= Reading text =
--------------------------------------------------

The baddest ass on the team.  This is what it’s all about right here.  Snake-Eyes is the coolest, the best, and the most popular character the G.I. Joe franchise has to offer, and all the movie really had to get right is him.  And they pretty much did.  He’s a ninja commando who uses swords and nunchucks and machine guns, and he doesn’t talk, which is always cooler.  See, he took a vow of silence at a young age, and hey, side note: if more people would follow suit, the world would be a better place.  Snake-Eyes is all the appeal of martial arts and mayhem without the unnecessary talk.  Any moment Snake-Eyes is on screen, G.I. Joe fliesThe only weird thing about the movie incarnation of Snake-Eyes is the fact that they stuck lips on his mask.  Why?  What is it with big-budget movies and their consistent desire to add body parts where there don’t need to be body parts?  Especially on the one dude who doesn’t use ’em?  In the grand tradition of Bat-titties and the Bat-package:  It’s Snake-Eyes-Lips!


Channing Tatum as DUKE:

The newest recruit to the Joe team.  At first, the wannabe-black whiteboy talk he was doing annoyed me, but then I realized that the real Army probably has a lot of young guys from the hip-hop generation in its ranks, Generation Kill and all that, so I appreciated one of the few attempts at realism that this movie makes.  Otherwise, there’s nothing particularly memorable about the supposed main character, except for the part when he gets really sad over running out of Dubble Bubble bubble gum.

P.S.  Mark Wahlberg, meet your replacement.

Marlon Wayans as Ripcord:

Duke’s best buddy.  Bad news for Marlon Wayans; this is gonna have to be the last movie where he plays the wacky young guy.  Dude’s balding like mad!  He’s showing more forehead than John C. Reilly.  I guess it’s good that Marlon Wayans was in G.I. Joe for the comedy relief – after all, the movie was so super-serious until he showed up.  Meta-textual question: If Marlon Wayans only ever appears in A) Wayans Brothers movies and B) this, then does that make this a Wayans Brothers movie?  Because if so, this is the second-best Wayans Brothers movie ever!  (After I’m Gonna Git You Sucka, naturally.)

--------------------------------------------------

= Material =

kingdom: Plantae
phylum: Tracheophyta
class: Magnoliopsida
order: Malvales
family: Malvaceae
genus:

--------------------------------------------------

= Problems to solve =
a) In the G.I. Joe movie review, why does Snake-Eyes not talk?
b) Reproduce the G.I. Joe movie review word for word, starting at "The newest recruit" and ending at "meet your replacement.".
c) Carry on the G.I. Joe movie review from the point where it stops.
The lines above are separate material and have nothing to do with the review.

= Responses to the exercise =
a) He took a vow of silence at a young age.

b)
The newest recruit to the Joe team.  At first, the wannabe-black whiteboy talk he was doing annoyed me, but then I realized that the real Army probably has a lot of young guys from the hip-hop generation in its ranks, Generation Kill and all that, so I appreciated one of the few attempts at realism that this movie makes.  Otherwise, there’s nothing particularly memorable about the supposed main character, except for the part when he gets really sad over running out of Dubble Bubble bubble gum.

P.S.  Mark Wahlberg, meet your replacement.

c)
Rachel Nichols as Scarlett:

The red-headed hot chick who shoots rewinding crossbows and speaks dead languages and loves black guys.  Primary military specialty:  She’s very pretty.  Rachel Nichols makes that blond model chick that was following Quaid around look somewhat mannish.  While I think it was kind of exploitative to have a five-minute-long scene where Scarlett walks on a treadmill in a sports bra, I won’t exactly be writing an angry letter to the studio either.  Give the lady some credit though – this is one of the more thankless roles in the movie.  I did a double-take when they gave her the line “First fight I lost since I was a kid” – since earlier, she’d immediately lost the first fight she had in the first scene she appeared in, and then went on to be endangered several times throughout the movie, always needing to be saved by the guys.  Again, credit goes to Rachel Nichols for not seeming at all like a pushover, despite the best efforts of the script to make her character seem that way.

Said Taghmaoui as BREAKER:

The communications guy who takes Duke’s last piece of Dubble Bubble.  Ten years after a great, chilling supporting performance in Three Kings, this is what it comes to.  Oh well.  I wonder if Said Taghmaoui also thinks about Mark Wahlberg when he sees Channing Tatum.

Adewale Akinnuoye-Agbaje as Heavy Duty:

The apparent G.I. Joe squad leader is, sadly, best described as “big black guy with huge machine gun.”  The actor better known as Mr. Eko from Lost doesn’t get much to do in this movie besides sorely testing my computer’s spell-checker and, in one scene, blatantly dressing up like Wesley Snipes as Blade.  EDITOR’S NOTE:  Heavy Duty is possibly the single most unfortunate character name in the entire movie because kids will inevitably pronounce it as “Heavy Doody.”

Jonathan Pryce as THE President Of The United States:

This is the kind of movie where the President Of The United States is played by a British guy.  That’s all you need to know about that.

Gerald Okamura as Hard Master:

Hey, that guy was in Big Trouble In Little China!  Nice character name too, buddy.  EDITOR’S NOTE:  Second most unfortunate character name in the entire movie.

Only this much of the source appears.